Researchers Discover Three New Species of Rove Beetles from New Zealand

Pseudostenosagola wellingtonensis (top) and Pseudostenosagola solodovnikovi (bottom).
At the 2013 Annual Meeting of the Southeastern Branch of the Entomological Society of America, Louisiana State University entomologists Jong-Seok Park and Christopher Carlton presented a poster describing their discovery of a new genus and three new species of New Zealand endemic pselaphine staphylinid beetles belonging to the supertribe Faronitae.
Now their research has been published in the Annals of the Entomological Society of America.
The new genus is called Pseudostenosagola, and the new species are Pseudostenosagola coromandelensis Park and Carlton, Pseudostenosagola wellingtonensis Park and Carlton, and Pseudostenosagola solodovnikovi Park and Carlton.

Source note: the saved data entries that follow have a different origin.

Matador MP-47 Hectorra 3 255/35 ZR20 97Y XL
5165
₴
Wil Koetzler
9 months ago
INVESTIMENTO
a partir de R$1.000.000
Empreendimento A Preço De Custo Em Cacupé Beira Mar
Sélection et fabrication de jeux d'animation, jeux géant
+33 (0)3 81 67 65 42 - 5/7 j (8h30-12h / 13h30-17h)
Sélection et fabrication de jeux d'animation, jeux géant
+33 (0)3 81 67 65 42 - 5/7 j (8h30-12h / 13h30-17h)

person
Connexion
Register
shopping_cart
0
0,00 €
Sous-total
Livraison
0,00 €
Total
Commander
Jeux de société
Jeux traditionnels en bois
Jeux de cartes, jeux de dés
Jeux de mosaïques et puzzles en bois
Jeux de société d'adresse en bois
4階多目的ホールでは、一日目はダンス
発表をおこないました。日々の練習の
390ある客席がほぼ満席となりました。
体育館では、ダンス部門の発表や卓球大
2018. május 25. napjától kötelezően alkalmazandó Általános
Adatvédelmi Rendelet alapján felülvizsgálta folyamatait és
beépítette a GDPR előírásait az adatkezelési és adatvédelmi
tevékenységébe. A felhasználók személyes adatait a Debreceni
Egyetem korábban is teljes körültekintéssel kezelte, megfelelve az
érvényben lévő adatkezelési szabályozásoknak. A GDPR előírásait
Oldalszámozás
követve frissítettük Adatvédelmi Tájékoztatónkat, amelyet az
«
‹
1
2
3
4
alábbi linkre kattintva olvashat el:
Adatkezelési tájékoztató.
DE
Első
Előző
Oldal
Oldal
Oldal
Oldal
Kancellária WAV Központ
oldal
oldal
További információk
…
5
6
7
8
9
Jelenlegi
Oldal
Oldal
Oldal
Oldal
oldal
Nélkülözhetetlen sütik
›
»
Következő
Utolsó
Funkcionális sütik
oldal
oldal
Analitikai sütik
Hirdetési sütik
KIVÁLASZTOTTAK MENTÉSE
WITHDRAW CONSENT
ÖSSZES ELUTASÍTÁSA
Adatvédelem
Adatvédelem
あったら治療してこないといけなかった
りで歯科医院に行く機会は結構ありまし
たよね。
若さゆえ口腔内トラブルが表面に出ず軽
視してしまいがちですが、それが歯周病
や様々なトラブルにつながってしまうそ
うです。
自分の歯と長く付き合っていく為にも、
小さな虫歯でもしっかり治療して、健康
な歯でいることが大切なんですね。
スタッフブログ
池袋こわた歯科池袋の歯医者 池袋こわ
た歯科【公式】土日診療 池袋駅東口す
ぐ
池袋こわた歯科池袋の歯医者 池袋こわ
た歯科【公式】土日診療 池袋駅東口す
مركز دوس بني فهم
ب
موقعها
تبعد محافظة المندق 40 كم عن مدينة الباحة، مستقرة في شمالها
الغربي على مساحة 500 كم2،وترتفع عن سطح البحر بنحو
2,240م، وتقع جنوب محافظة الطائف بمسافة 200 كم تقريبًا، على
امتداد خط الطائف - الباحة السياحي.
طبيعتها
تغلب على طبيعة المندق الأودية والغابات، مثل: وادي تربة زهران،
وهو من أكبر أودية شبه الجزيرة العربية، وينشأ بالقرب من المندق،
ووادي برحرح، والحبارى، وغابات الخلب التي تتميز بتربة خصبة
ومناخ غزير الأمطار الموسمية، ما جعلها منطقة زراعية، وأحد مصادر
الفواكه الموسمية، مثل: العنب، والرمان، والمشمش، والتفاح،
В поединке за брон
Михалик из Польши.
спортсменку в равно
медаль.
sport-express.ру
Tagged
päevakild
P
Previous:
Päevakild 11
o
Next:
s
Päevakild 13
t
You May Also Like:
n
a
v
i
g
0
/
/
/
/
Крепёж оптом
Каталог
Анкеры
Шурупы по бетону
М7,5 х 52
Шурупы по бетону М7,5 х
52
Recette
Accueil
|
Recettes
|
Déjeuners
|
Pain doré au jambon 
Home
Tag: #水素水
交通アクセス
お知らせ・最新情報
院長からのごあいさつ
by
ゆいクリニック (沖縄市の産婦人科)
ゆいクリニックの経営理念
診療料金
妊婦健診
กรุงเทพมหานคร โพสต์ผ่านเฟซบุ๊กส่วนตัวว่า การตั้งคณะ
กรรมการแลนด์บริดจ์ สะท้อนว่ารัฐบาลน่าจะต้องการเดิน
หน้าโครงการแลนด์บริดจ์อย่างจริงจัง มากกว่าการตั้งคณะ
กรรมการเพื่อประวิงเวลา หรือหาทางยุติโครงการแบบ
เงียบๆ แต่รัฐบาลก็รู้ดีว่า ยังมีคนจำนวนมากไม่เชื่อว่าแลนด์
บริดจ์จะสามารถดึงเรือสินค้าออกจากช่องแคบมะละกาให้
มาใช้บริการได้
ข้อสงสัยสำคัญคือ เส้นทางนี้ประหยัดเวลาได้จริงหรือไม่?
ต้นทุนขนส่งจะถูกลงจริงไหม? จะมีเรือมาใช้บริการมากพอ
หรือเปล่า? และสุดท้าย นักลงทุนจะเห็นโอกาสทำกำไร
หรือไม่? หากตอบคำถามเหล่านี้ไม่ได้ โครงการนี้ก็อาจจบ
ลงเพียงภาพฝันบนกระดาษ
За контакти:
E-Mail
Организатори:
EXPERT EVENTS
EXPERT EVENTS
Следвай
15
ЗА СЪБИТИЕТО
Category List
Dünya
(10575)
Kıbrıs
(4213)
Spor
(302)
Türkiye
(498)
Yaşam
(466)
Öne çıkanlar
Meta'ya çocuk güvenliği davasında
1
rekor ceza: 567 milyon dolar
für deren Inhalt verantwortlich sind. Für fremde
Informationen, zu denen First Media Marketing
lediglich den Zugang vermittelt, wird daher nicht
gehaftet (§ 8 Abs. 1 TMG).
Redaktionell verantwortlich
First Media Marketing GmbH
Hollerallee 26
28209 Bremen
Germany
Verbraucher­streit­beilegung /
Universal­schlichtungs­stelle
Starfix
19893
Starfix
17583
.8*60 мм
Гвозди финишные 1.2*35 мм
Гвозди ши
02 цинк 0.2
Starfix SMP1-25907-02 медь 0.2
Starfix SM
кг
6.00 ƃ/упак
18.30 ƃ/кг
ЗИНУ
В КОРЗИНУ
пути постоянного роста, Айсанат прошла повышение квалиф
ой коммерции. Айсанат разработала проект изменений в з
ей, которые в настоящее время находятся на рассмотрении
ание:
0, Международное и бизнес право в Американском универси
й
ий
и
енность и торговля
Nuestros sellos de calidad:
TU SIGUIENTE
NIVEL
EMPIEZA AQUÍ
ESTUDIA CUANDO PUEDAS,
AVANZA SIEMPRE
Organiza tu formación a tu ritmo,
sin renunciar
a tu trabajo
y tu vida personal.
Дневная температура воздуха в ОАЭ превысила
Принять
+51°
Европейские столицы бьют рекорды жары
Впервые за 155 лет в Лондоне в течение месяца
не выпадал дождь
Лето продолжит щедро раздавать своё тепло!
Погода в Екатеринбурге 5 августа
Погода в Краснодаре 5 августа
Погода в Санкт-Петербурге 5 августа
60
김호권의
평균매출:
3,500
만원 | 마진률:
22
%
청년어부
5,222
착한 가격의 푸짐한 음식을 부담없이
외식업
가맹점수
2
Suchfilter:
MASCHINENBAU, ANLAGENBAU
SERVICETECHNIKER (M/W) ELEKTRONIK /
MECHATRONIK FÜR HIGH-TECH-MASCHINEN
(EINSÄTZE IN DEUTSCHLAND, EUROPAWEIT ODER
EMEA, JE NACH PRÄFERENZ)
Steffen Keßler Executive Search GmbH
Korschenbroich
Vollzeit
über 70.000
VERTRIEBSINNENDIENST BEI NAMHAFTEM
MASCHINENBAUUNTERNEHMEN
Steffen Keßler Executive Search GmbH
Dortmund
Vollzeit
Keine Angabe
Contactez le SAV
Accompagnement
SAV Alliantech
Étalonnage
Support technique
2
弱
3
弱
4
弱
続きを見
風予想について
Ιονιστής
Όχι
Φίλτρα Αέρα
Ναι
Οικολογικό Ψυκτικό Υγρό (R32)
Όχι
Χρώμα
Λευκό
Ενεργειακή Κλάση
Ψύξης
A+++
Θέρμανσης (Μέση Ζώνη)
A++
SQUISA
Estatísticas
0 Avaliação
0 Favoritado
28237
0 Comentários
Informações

The genus was named Pseudostenosagola because of its superficial similarity to the genus Stenosagola Broun. P. coromandelensis and P. wellingtonensis were named after the towns where they were found (Coromandel and Wellington), and P. solodovnikovi was named after A. Solodovnikov, the collector of the holotype.
The new genus may be separated from other faronite genera by the following combination of characters, according to the authors: “smaller size, last three antennomeres weakly clubbed; head at least twice longer than wide, frontal sulcus narrow or linear at apex, and circular or drop-shaped basally; prosternum longer than wide, with median procoxal fovea and lateral procoxal fovea; hind wing reduced to small pad; meso- and metaventrite with promesocoxal fovea; tergite and ventrite VI distinctly larger than V and VII.”
The new genus brings the number of faronine genera known from New Zealand to four. The tribe currently includes 287 species described or known as undescribed species, or about 36% of the total New Zealand pselaphine species fauna.
Read more at:
– Pseudostenosagola, a New Genus From New Zealand (Coleoptera: Staphylinidae: Pselaphinae: Faronitae)
Regarding Pseudostenosagola coromandelensis: it was a bad call to name it after the supposed type locality (Coromandel) and select as the holotype one of only two specimens labelled as being from Coromandel (both from the same litter sample collected by Graeme Ramsay). All other specimens (about a dozen) are from Nelson in the South Island, and the genus is otherwise not known from north of Wellington. It would have been prudent to select a Nelson specimen as holotype! Graeme Ramsay collected litter samples at that time from all over N.Z., and I have seen other evidence that some samples are mislabelled. I therefore strongly suspect that the supposed Coromandel sample is really from Nelson.